Brief. Reproduce the material word for word, from its beginning up to and including the line containing "possibility of death.", and omit the pictures.

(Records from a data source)
· · ·

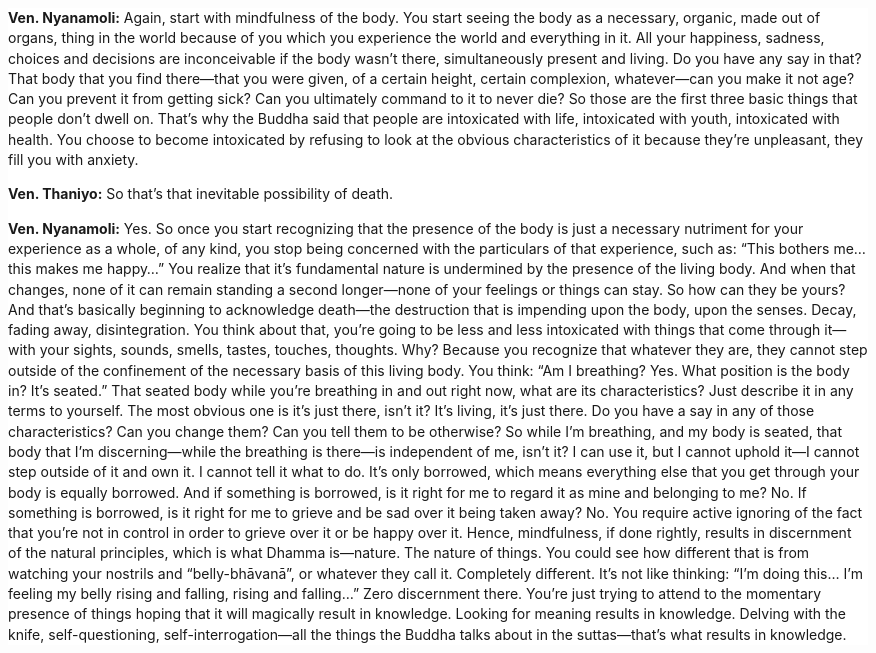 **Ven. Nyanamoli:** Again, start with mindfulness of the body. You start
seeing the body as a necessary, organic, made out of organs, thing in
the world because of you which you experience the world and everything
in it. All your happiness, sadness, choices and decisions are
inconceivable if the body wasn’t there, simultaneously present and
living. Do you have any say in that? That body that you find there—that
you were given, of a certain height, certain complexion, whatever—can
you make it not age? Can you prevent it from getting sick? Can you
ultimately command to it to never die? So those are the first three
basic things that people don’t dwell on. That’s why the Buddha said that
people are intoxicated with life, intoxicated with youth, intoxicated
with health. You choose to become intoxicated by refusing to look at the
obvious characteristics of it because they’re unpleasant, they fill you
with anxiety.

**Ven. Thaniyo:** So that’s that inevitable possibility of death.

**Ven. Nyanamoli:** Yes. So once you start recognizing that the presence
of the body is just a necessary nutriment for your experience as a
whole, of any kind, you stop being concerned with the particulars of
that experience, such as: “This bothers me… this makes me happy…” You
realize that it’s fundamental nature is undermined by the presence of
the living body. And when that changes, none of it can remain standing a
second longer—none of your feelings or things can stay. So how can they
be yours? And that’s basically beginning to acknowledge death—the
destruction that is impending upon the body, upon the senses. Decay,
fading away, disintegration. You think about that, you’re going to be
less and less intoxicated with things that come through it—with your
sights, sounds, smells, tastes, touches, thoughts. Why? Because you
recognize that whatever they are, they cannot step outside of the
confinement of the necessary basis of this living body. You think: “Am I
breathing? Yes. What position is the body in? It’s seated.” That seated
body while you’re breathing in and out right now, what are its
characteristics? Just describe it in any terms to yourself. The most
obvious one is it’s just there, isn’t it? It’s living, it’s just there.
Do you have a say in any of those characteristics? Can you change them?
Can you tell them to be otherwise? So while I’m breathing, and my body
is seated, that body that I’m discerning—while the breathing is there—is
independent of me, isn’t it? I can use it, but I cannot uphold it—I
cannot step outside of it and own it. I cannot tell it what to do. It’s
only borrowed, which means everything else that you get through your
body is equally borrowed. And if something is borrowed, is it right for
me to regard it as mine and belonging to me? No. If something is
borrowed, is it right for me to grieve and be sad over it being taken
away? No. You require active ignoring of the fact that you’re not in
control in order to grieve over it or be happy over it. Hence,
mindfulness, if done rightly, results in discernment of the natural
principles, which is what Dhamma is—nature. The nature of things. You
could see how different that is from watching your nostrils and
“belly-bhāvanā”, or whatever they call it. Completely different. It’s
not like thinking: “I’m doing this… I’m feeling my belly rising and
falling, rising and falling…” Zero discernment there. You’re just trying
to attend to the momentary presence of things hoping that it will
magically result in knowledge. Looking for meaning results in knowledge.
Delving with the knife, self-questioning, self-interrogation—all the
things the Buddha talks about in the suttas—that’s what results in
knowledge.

· · ·

Response to the task.
 **Ven. Nyanamoli:** Again, start with mindfulness of the body. You start
seeing the body as a necessary, organic, made out of organs, thing in
the world because of you which you experience the world and everything
in it. All your happiness, sadness, choices and decisions are
inconceivable if the body wasn’t there, simultaneously present and
living. Do you have any say in that? That body that you find there—that
you were given, of a certain height, certain complexion, whatever—can
you make it not age? Can you prevent it from getting sick? Can you
ultimately command to it to never die? So those are the first three
basic things that people don’t dwell on. That’s why the Buddha said that
people are intoxicated with life, intoxicated with youth, intoxicated
with health. You choose to become intoxicated by refusing to look at the
obvious characteristics of it because they’re unpleasant, they fill you
with anxiety.

**Ven. Thaniyo:** So that’s that inevitable possibility of death.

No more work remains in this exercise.